In the documentary, it turns out, he has a subtle, psychological touch too. "Go out there and f*** them up," he tells his players at one point.

Two men who were probably instrumental in getting Erasmus back to SA were Jurie Roux, CEO of SA Rugby, and Patel. A deal was struck, most likely on a Cape Town beach, according to the documentary. Money would have changed hands. Probably big money. Not just money, though.

Two TV cameramen, Russell Belter and Sean Everett, were embedded in the Bok team and have come up with the most intimate film footage ever shot in the Bok inner sanctum.

So Erasmus came home, bringing with him from his brief spell as coach at the Stormers a rugby defence guru, Jacques Nienaber, who is now the Bok coach.

"Who did I want to bring here?" Roux tells Chasing the Sun. "The guy who should never have left."

While at Munster, Erasmus and Nienaber had gone to watch a disorganised and chaotic Springbok team lose to Ireland the year before his return. They sat among the Bok fans in Dublin and in Erasmus’s mind, the Boks should never have lost because the numbers didn’t add up. "We have 1,100 professional rugby players; Ireland have 160." Upon his return, Erasmus would find the best 30 or so players among that thousand.
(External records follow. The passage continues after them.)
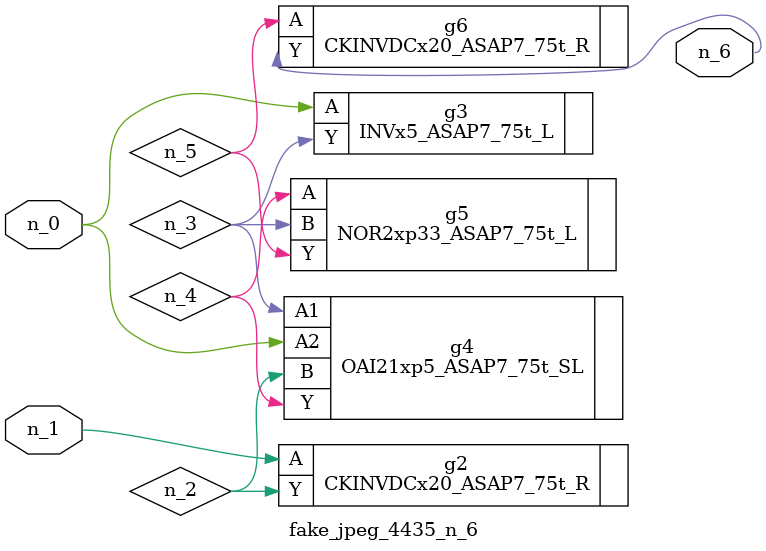
<source format=v>
module fake_jpeg_4435_n_6 (n_0, n_1, n_6);

input n_0;
input n_1;

output n_6;

wire n_2;
wire n_3;
wire n_4;
wire n_5;

CKINVDCx20_ASAP7_75t_R g2 ( 
.A(n_1),
.Y(n_2)
);

INVx5_ASAP7_75t_L g3 ( 
.A(n_0),
.Y(n_3)
);

OAI21xp5_ASAP7_75t_SL g4 ( 
.A1(n_3),
.A2(n_0),
.B(n_2),
.Y(n_4)
);

NOR2xp33_ASAP7_75t_L g5 ( 
.A(n_4),
.B(n_3),
.Y(n_5)
);

CKINVDCx20_ASAP7_75t_R g6 ( 
.A(n_5),
.Y(n_6)
);


endmodule
</source>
Within two games, he had also found his captain. Siya Kolisi was "the right guy at the right time", he tells the camera. Kolisi, it turned out, was also not so windgat (a favourite Rassie word) that he couldn’t ask for advice from teammates in his first test as skipper. As the Boks stood behind the posts, 24-3 down against England at Ellis Park, he appealed to those around him, some of them veterans of the rugby struggle.

"The best thing he [Siya] did was to rely on the guys around him. He even said, ‘I’m not the best experienced guy but I need you guys to help me’," Mtawarira tells Chasing the Sun. And they rallied to their captain, coming back to win 42-39.

It was a fairytale finish to a rugby Test match that had begun so auspiciously, then threatened to end in tears. A throng of rugby fans from Zwide, a neglected relic of apartheid near Port Elizabeth and Kolisi’s home, had hired taxis and buses to come to Ellis Park. They called themselves the Gwijo Squad.

And when Kolisi led his team onto the field for the first time, Kaunda Ntunja called the game in his and Kolisi’s native Xhosa more like a praise singer than a rugby commentator. Ntunja, who died earlier this year aged 38 and to whom the first episode is dedicated, called Kolisi "a cement truck with no reverse gear".

It is one of the poignant moments in the first episode. Another is when Rassie speaks of Makazole Mapimpi, a man from backbreaking rural poverty who had learnt his rugby at a school that no longer even exists. Mapimpi worked his way through club rugby in East London, into the Border team, then into the now defunct Southern Kings. Someone noticed him, because Erasmus found him at the Sharks.

Then, on a November night in Yokohama last year, Mapimpi became the first Springbok in three Rugby World Cup finals to score a try. Rassie has tears in his eyes and a choke in his voice as he talks about it. Chasing the Sun is a tearjerker, but with a happy ending.